--- TEXT FOR ANALYSIS ---
+--

In order to better understand, why we need to bother with model selection, combinations and advanced estimators, we need to understand the principle of bias-variance tradeoff. Consider a simple example of relation between fuel consumption of a car and the engine size based on the mtcars dataset in R (Figure 17.1):

load("data/biasVariance.Rdata")
plot(mtcars$disp, mtcars$mpg,
xlab="Engine size", ylab="Miles per galon")

The plot in Figure 17.1 demonstrates clear non-linearity. Indeed, we would expect the relation between these variables to be non-linear in real life: it is difficult to imagine the situation, where a car with no engine will be able to drive at all. On the other hand, a car with a huge engine will still be able to drive some distance, although probably very small. The linear model would assume that the “no engine” case would correspond to the value of approximately 30 miles per gallon (the intersection with y-axis), while the case of “huge engine” would probably result in negative mileage. So, the theoretically suitable model should be multiplicative, which for example can be formulated in logarithms: $$$\log mpg_j = \beta_0 + \beta_1 \log disp_j + \epsilon_j , \tag{17.1}$$$ where $$mpg_j$$ is the miles per galon of a car and $$disp_j$$ is the displacement (size) of engine. We will assume for now that this is the “true model”, which would fit the data in the following way if we knew all the data in the universe (Figure 17.2):

While being wrong, we could still use the linear model to capture some relations in some parts of the data. It would not be a perfect fit (and would have some issues in the tails of our data), but it would be an acceptable approximation of the true model in some situations. If we vary the sample, we will see how the model would behave, which would help us in understanding of the uncertainty associated with it (Figure 17.3).

+--

--- COLLECTED MATERIAL ---
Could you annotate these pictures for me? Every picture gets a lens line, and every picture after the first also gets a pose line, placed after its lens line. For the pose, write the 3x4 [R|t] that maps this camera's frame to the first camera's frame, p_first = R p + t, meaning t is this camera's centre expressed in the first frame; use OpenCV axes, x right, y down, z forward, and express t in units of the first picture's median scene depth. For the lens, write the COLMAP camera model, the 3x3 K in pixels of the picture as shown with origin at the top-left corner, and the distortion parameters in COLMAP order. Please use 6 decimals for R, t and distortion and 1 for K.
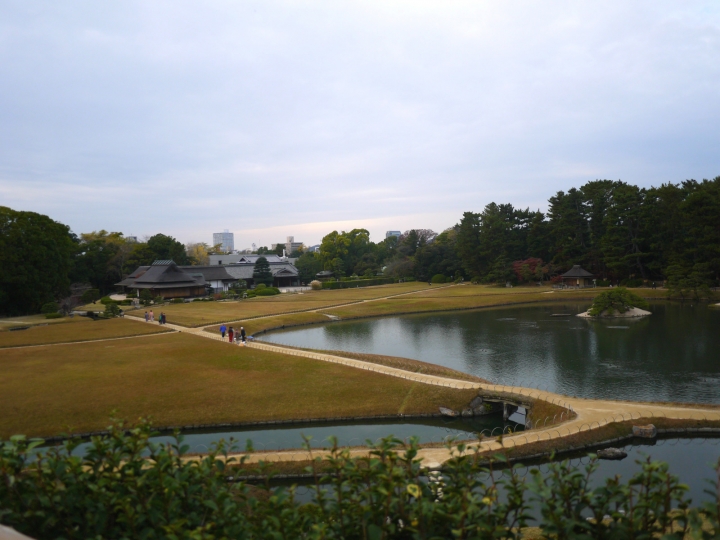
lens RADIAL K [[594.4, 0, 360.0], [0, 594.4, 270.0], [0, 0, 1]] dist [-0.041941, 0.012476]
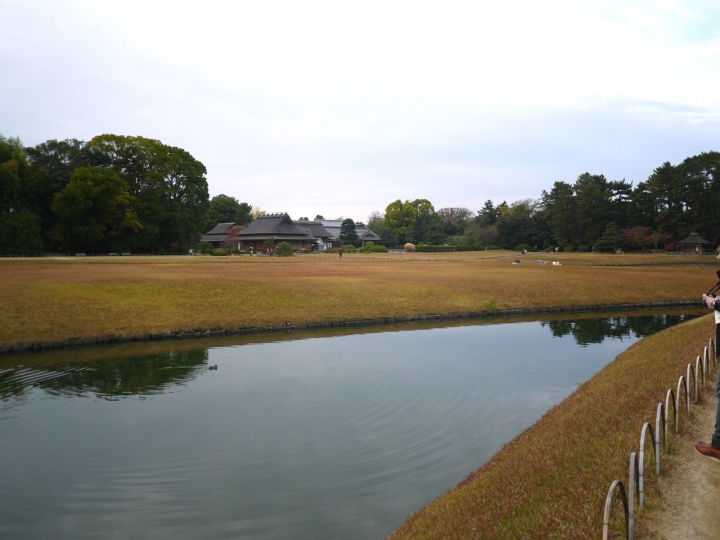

+--

--- APPLY WHAT YOU READ ---
[1] Condense the paragraph of the bias-variance passage that begins "While being wrong," keeping its main points.
[2] Write the next part of the bias-variance passage, starting after its final sentence.
The lines have no connection to the bias-variance passage.

--- ANSWERS TO EACH TASK ---
[1] Although it is wrong, the linear model can still capture some relations in parts of the data. Its fit would be imperfect, with problems in the tails, but in some situations it would be an acceptable approximation of the true model. Varying the sample shows how the model behaves and helps in understanding its uncertainty.

[2]
Figure 17.3 demonstrates the situation, where the linear model was fit to randomly peaked sub-samples of the original data. We can see that the linear model would exhibit some sort of bias in comparison with the true one: it is consistently above the true model in the region in the middle and is consistently below it in the tails of the sample.

Alternatively, we could fit a high order polynomial model to approximate the data and repeat the same procedure with sub-samples as before (Figure 17.4):

The new polynomial model on the plot in Figure 17.4 has a lower bias than the linear one, because on average it is closer to the true model in sample, getting closer to the green line (true model) even in the tails. However, it is also apparent that it has higher variability. This is because it is a more complex model than the linear one: it includes more variables (polynomial terms), making it more sensitive to specific observations in the sample. If we were to introduce even more polynomial terms, the model would have even more variance around the true model than before (Figure 17.5).

The model on plot in Figure 17.5 exhibits even higher variance in comparison with the true model, but it is still less biased than the linear model. The pattern that we observe in this demonstration is that the variance of the model in comparison with the true one increases with the increase of complexity, while the bias either decreases or does not change substantially. This is bias-variance tradeoff in action. It is the principle that states that with the increase of complexity of model, its variance (with respect to the true one) increases, while the bias decreases. This implies that typically you cannot minimise both variance and bias at the same time - depending on how you formulate and estimate a model, it will either have bigger variance or a bigger bias. This principle can be applied not only to models, but also to estimates of parameters or to forecasts from the models. It is one of the fundamental basic modelling principles.

### 17.1.2 Mathematical explanation

Mathematically, it is represented for an estimate as parts of Mean Squared Error (MSE) of that estimate (we drop the index of observations $$j$$ in $$\hat{y}_j$$ for convenience): $$$\mathrm{MSE} = \mathrm{Bias}(\hat{y})^2 + \mathrm{V}(\hat{y}) + \sigma^2 , \tag{17.2}$$$ where $$\hat{y}$$ is the fitted value of our model, $$\mathrm{Bias}(\hat{y})=\mathrm{E}(\mu_y-\hat{y})$$, $$\mathrm{V}(\hat{y})=\mathrm{E}\left((\mu_y-\hat{y})^2\right)$$, $$\mu_y$$ is the fitted value of the true model, and $$\sigma^2$$ is the variance of the white noise of the true model.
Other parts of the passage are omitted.